» Records from a collection:

┄┄┄┄┄┄┄┄┄┄

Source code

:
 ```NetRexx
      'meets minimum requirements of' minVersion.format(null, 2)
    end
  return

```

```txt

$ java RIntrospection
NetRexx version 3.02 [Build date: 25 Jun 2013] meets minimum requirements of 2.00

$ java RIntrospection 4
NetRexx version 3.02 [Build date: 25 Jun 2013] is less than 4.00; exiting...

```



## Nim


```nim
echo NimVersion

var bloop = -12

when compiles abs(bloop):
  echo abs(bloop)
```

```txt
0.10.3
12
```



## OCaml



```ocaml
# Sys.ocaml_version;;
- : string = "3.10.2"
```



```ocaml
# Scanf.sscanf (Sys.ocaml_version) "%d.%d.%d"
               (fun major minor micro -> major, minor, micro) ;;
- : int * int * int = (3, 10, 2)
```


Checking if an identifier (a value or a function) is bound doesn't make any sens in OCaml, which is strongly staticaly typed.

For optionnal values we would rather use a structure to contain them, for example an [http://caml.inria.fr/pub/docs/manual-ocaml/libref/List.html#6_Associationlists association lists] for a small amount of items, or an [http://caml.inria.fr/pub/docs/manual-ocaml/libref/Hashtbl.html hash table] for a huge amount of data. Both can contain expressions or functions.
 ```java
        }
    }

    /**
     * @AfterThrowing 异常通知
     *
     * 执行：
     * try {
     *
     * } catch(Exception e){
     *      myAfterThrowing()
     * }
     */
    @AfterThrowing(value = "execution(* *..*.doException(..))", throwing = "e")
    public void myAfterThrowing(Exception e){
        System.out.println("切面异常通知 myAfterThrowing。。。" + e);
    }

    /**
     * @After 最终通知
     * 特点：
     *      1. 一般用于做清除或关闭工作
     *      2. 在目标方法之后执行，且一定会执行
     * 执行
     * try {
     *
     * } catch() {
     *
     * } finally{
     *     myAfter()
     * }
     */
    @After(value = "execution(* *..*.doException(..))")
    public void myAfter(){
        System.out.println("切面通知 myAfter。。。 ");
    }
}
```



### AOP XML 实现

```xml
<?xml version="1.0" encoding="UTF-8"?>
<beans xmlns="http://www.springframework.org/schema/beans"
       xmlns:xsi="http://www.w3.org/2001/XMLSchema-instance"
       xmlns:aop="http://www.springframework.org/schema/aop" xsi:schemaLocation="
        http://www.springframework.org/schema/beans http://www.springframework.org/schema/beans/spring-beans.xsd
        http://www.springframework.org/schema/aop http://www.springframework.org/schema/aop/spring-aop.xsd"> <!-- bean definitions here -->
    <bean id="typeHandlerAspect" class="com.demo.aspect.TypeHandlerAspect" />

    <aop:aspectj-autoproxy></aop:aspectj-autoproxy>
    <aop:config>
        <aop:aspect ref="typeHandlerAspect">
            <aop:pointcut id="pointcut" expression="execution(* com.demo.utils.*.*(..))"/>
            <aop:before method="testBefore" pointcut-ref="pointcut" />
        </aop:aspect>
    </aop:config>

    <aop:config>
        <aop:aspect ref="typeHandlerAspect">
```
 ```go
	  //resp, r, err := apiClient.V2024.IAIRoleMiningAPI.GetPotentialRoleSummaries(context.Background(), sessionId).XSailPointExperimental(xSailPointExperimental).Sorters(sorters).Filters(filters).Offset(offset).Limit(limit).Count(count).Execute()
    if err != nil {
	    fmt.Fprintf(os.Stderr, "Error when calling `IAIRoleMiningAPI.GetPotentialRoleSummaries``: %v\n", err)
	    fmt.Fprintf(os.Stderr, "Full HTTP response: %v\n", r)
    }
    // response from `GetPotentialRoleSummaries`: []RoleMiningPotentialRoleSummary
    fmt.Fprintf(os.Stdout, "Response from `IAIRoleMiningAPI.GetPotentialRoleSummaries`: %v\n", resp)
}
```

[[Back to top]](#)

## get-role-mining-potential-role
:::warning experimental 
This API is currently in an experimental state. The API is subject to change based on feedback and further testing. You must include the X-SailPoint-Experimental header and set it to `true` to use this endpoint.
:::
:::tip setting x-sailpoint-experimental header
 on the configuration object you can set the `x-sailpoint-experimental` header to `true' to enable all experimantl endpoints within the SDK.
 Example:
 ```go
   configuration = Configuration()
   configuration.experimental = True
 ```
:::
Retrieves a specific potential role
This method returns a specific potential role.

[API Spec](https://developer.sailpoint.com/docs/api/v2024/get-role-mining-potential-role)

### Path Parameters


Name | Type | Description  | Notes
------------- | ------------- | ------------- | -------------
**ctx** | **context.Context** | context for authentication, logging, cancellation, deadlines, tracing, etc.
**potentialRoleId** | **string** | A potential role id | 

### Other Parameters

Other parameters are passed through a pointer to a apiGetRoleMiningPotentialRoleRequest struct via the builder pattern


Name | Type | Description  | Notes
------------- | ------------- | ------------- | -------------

┄┄┄┄┄┄┄┄┄┄

» Work to be completed:
Look for the string "myAfterThrowing" in the data above and return every line that has it.

» Response to this task:
     *      myAfterThrowing()
    public void myAfterThrowing(Exception e){
        System.out.println("切面异常通知 myAfterThrowing。。。" + e);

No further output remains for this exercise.